1Art. 100. § 1. The litigation chamber has the power to
1° close the complaint without further action;
2° order the dismissal of the case;
3° pronounce the suspension of the sentence;
4° propose a transaction;
5° issue warnings and reprimands;
6° order to comply with the requests of the person concerned to exercise their rights;
7° order that the person concerned be informed of the security problem;
8° order the freezing, limitation or temporary or definitive ban on processing;
9° order compliance of the processing;
10° order the rectification, restriction or erasure of the data and the notification thereof to the recipients of the data;
11° order the withdrawal of the approval of certification bodies;
12° give fines;
13° issue administrative fines;
14° order the suspension of cross-border data flows to another State or an international body;
15° transmit the file to the public prosecutor of the King of Brussels, who will inform it of the action taken in the file;
16° decide on a case-by-case basis to publish its decisions on the website of the Data Protection Authority. Decision 11/2024 — 7/8
If one of the two parties wishes to use the possibility of consulting and copying the file
(article 95, § 2, 3° of the LCA), it must contact the secretariat of the Litigation Chamber,
preferably via the email address litigationchamber@apd-gba.be, in order to set up an appointment
you. If a copy of the file is requested, the documents will if possible be sent by
electronically or, failing that, by ordinary mail
III. Publication of the decision
32. Given the importance of transparency regarding the decision-making process of the Chamber
Contentious, this decision is published on the website of the Protection Authority
Datas. However, it is not necessary for this purpose that the identification data
parts are directly communicated.
FOR THESE REASONS ,
the Litigation Chamber of the Data Protection Authority decides, subject to
the submission of a request by the defendant for treatment on the merits
in accordance with articles 98 e.s. of the LCA:
- under article 58.2.c) of the GDPR and article 95, §1, 5° of the LCA,
to order the defendant to comply with the person's request
concerned to exercise their rights, more specifically the right of access, by providing the
bilitive result as indicated in the email of August 7, 2023; and this within the deadline
30 days from the date of notification of this decision;
- to order the defendant to inform the Protection Authority by e-mail
data (Litigation Chamber) of the follow-up given to this decision,
within the same period, via the email address litigationchamber@apd-gba.be; And
- if the defendant does not comply in a timely manner with what is requested of him
above, to deal ex officio with the case on the merits, in accordance with articles 98 e.s.
of the LCA.
In accordance with article 108, § 1 of the LCA, an appeal against this decision may be lodged,
within thirty days from its notification, to the Court of Markets (court
of Appeal of Brussels), with the Data Protection Authority as defendant.

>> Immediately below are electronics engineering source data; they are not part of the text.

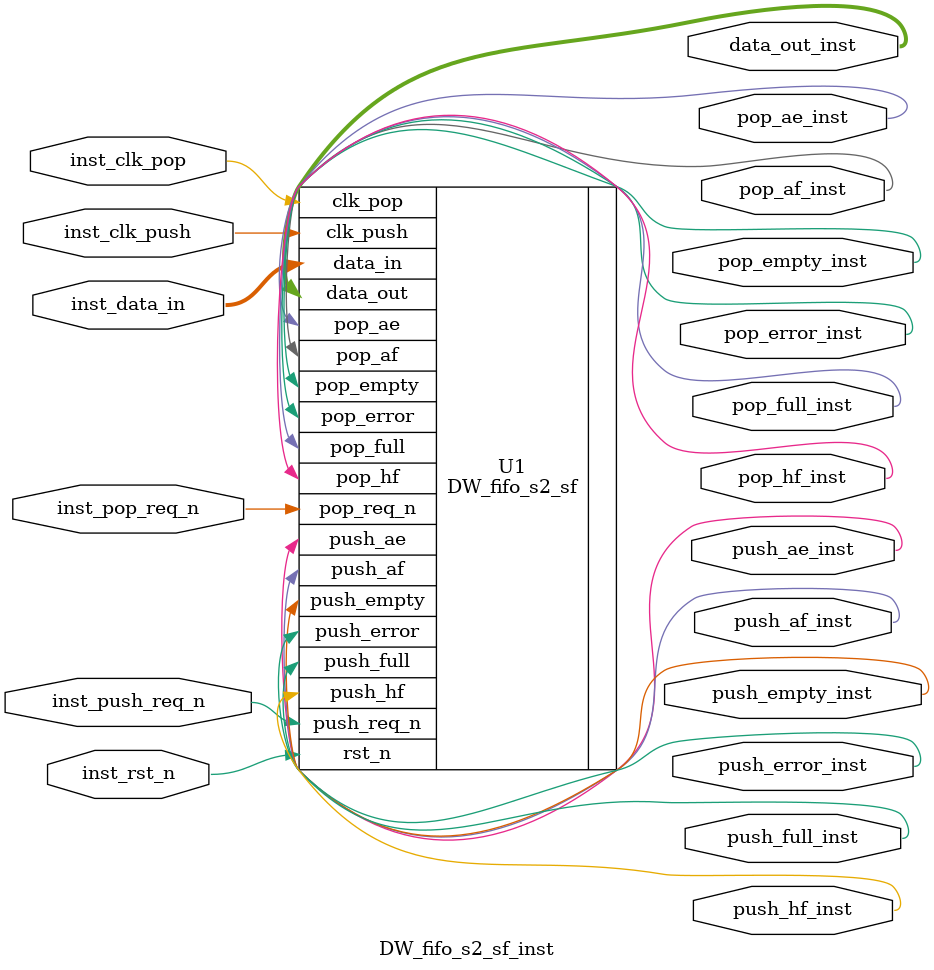
<source format=v>
module DW_fifo_s2_sf_inst(inst_clk_push, inst_clk_pop, inst_rst_n,
                          inst_push_req_n, inst_pop_req_n, inst_data_in,
                          push_empty_inst, push_ae_inst, push_hf_inst,
                          push_af_inst, push_full_inst, push_error_inst,
                          pop_empty_inst, pop_ae_inst, pop_hf_inst, 
                          pop_af_inst, pop_full_inst, pop_error_inst,
                          data_out_inst );

  parameter width = 8;
  parameter depth = 8;
  parameter push_ae_lvl = 2;
  parameter push_af_lvl = 2;
  parameter pop_ae_lvl = 2;
  parameter pop_af_lvl = 2;
  parameter err_mode = 0;
  parameter push_sync = 2;
  parameter pop_sync = 2;
  parameter rst_mode = 0;

  input inst_clk_push;
  input inst_clk_pop;
  input inst_rst_n;
  input inst_push_req_n;
  input inst_pop_req_n;
  input [width-1 : 0] inst_data_in;
  output push_empty_inst;
  output push_ae_inst;
  output push_hf_inst;
  output push_af_inst;
  output push_full_inst;
  output push_error_inst;
  output pop_empty_inst;
  output pop_ae_inst;
  output pop_hf_inst;
  output pop_af_inst;
  output pop_full_inst;
  output pop_error_inst;
  output [width-1 : 0] data_out_inst;

  // Instance of DW_fifo_s2_sf
  DW_fifo_s2_sf #(width,  depth,  push_ae_lvl,  push_af_lvl,  pop_ae_lvl,
                  pop_af_lvl,  err_mode,  push_sync,  pop_sync,  rst_mode)
    U1 (.clk_push(inst_clk_push),   .clk_pop(inst_clk_pop),
        .rst_n(inst_rst_n),   .push_req_n(inst_push_req_n),
         .pop_req_n(inst_pop_req_n),   .data_in(inst_data_in),
         .push_empty(push_empty_inst),   .push_ae(push_ae_inst),
         .push_hf(push_hf_inst),   .push_af(push_af_inst),
         .push_full(push_full_inst),   .push_error(push_error_inst),
         .pop_empty(pop_empty_inst),   .pop_ae(pop_ae_inst),
         .pop_hf(pop_hf_inst),   .pop_af(pop_af_inst),
         .pop_full(pop_full_inst),   .pop_error(pop_error_inst),
         .data_out(data_out_inst) );
endmodule


</source>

Such an appeal may be introduced by means of an interlocutory request which must contain the
information listed in article 1034ter of the Judicial Code. The interlocutory request must be
12
The request barely contains nullity:
2° the name, first name, domicile of the applicant, as well as, where applicable, his qualifications and his national register number or number
business; Decision 11/2024 — 8/8
filed with the registry of the Court of Markets in accordance with article 1034quinquies of the C. jud. , or 13
via the e-Deposit information system of the Ministry of Justice (article 32ter of the C. judic.).
(sé). Hielke H IJMANS
President of the Litigation Chamber
3° the surname, first name, address and, where applicable, the status of the person to be summoned;
4° the object and summary of the grounds of the request;
5° indication of the judge who is seized of the request;
136° the signature of the applicant or his lawyer.
The request, accompanied by its annex, is sent, in as many copies as there are parties involved, by registered letter to
clerk of the court or filed with the registry.